In the entries that follow, how many lines hold "middle"? Nothing but the number is expected.

*** Entries supplied ***

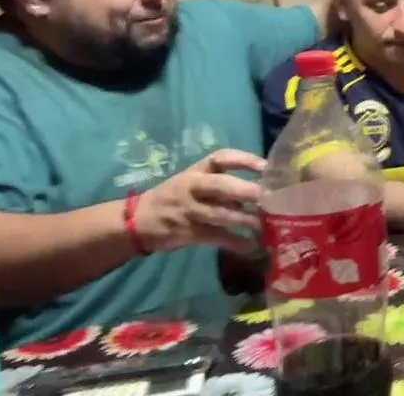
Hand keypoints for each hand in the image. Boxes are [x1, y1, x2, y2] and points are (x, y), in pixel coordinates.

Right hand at [135, 149, 265, 253]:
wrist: (137, 221)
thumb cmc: (174, 198)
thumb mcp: (193, 184)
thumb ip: (221, 187)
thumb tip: (258, 194)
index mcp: (196, 171)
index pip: (221, 158)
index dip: (244, 159)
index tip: (265, 166)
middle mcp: (193, 187)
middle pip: (220, 185)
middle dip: (244, 190)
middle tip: (265, 197)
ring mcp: (189, 210)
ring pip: (219, 213)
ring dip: (244, 220)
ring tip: (263, 225)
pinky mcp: (188, 232)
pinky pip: (215, 237)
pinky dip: (233, 242)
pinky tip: (249, 246)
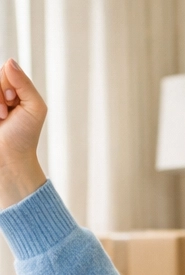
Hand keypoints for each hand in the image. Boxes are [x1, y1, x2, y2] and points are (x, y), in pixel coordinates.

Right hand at [0, 59, 46, 206]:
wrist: (10, 158)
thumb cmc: (25, 135)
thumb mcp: (34, 107)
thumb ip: (25, 84)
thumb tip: (9, 61)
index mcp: (13, 88)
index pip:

*** End of Entries supplied ***

• [Result below]: 4